INSTRUCTIONS TO FOLLOW | Retype all of the data that follows, line for line.

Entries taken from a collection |
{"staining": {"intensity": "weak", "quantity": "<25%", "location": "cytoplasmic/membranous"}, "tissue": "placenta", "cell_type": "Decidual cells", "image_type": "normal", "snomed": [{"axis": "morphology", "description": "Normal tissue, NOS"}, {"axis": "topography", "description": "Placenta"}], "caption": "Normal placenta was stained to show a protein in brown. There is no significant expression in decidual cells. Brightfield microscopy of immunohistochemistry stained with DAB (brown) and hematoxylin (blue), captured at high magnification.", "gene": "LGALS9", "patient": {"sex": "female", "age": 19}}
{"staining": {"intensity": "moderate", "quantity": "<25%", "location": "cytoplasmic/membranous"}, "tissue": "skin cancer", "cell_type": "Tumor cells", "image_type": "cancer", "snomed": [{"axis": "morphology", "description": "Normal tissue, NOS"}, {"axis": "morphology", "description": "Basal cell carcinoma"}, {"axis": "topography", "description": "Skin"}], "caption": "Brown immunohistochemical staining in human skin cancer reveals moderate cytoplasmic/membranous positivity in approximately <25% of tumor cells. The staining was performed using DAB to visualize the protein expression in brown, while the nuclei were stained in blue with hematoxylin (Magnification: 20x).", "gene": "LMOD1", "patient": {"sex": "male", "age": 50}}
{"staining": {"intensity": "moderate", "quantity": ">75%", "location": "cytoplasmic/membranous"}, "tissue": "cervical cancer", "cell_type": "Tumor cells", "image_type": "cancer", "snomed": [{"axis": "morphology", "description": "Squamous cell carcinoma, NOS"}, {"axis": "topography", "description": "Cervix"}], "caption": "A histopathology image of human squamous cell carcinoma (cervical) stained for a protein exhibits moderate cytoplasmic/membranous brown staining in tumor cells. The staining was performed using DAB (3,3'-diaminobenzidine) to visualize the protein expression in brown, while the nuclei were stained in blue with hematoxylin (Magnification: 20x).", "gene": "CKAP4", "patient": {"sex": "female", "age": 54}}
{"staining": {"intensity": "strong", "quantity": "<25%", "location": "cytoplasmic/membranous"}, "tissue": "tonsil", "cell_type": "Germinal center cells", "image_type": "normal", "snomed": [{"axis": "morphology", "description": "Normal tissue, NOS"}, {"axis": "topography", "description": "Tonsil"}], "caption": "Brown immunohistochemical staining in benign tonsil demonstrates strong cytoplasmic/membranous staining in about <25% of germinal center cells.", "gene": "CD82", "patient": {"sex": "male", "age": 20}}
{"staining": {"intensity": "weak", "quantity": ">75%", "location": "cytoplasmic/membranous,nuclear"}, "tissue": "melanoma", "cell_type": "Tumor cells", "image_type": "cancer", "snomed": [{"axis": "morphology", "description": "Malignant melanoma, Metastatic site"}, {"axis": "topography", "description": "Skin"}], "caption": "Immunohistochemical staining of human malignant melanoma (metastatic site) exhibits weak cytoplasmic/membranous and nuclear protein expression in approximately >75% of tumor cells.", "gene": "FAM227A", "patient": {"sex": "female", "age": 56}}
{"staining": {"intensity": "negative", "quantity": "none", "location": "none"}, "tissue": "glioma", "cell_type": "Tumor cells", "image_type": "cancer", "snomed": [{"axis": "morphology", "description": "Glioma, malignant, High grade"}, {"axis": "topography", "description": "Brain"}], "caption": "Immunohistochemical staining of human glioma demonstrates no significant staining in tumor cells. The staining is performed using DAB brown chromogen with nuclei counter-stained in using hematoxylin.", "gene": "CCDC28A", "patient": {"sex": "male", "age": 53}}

TASK RESULT |
{"staining": {"intensity": "weak", "quantity": "<25%", "location": "cytoplasmic/membranous"}, "tissue": "placenta", "cell_type": "Decidual cells", "image_type": "normal", "snomed": [{"axis": "morphology", "description": "Normal tissue, NOS"}, {"axis": "topography", "description": "Placenta"}], "caption": "Normal placenta was stained to show a protein in brown. There is no significant expression in decidual cells. Brightfield microscopy of immunohistochemistry stained with DAB (brown) and hematoxylin (blue), captured at high magnification.", "gene": "LGALS9", "patient": {"sex": "female", "age": 19}}
{"staining": {"intensity": "moderate", "quantity": "<25%", "location": "cytoplasmic/membranous"}, "tissue": "skin cancer", "cell_type": "Tumor cells", "image_type": "cancer", "snomed": [{"axis": "morphology", "description": "Normal tissue, NOS"}, {"axis": "morphology", "description": "Basal cell carcinoma"}, {"axis": "topography", "description": "Skin"}], "caption": "Brown immunohistochemical staining in human skin cancer reveals moderate cytoplasmic/membranous positivity in approximately <25% of tumor cells. The staining was performed using DAB to visualize the protein expression in brown, while the nuclei were stained in blue with hematoxylin (Magnification: 20x).", "gene": "LMOD1", "patient": {"sex": "male", "age": 50}}
{"staining": {"intensity": "moderate", "quantity": ">75%", "location": "cytoplasmic/membranous"}, "tissue": "cervical cancer", "cell_type": "Tumor cells", "image_type": "cancer", "snomed": [{"axis": "morphology", "description": "Squamous cell carcinoma, NOS"}, {"axis": "topography", "description": "Cervix"}], "caption": "A histopathology image of human squamous cell carcinoma (cervical) stained for a protein exhibits moderate cytoplasmic/membranous brown staining in tumor cells. The staining was performed using DAB (3,3'-diaminobenzidine) to visualize the protein expression in brown, while the nuclei were stained in blue with hematoxylin (Magnification: 20x).", "gene": "CKAP4", "patient": {"sex": "female", "age": 54}}
{"staining": {"intensity": "strong", "quantity": "<25%", "location": "cytoplasmic/membranous"}, "tissue": "tonsil", "cell_type": "Germinal center cells", "image_type": "normal", "snomed": [{"axis": "morphology", "description": "Normal tissue, NOS"}, {"axis": "topography", "description": "Tonsil"}], "caption": "Brown immunohistochemical staining in benign tonsil demonstrates strong cytoplasmic/membranous staining in about <25% of germinal center cells.", "gene": "CD82", "patient": {"sex": "male", "age": 20}}
{"staining": {"intensity": "weak", "quantity": ">75%", "location": "cytoplasmic/membranous,nuclear"}, "tissue": "melanoma", "cell_type": "Tumor cells", "image_type": "cancer", "snomed": [{"axis": "morphology", "description": "Malignant melanoma, Metastatic site"}, {"axis": "topography", "description": "Skin"}], "caption": "Immunohistochemical staining of human malignant melanoma (metastatic site) exhibits weak cytoplasmic/membranous and nuclear protein expression in approximately >75% of tumor cells.", "gene": "FAM227A", "patient": {"sex": "female", "age": 56}}
{"staining": {"intensity": "negative", "quantity": "none", "location": "none"}, "tissue": "glioma", "cell_type": "Tumor cells", "image_type": "cancer", "snomed": [{"axis": "morphology", "description": "Glioma, malignant, High grade"}, {"axis": "topography", "description": "Brain"}], "caption": "Immunohistochemical staining of human glioma demonstrates no significant staining in tumor cells. The staining is performed using DAB brown chromogen with nuclei counter-stained in using hematoxylin.", "gene": "CCDC28A", "patient": {"sex": "male", "age": 53}}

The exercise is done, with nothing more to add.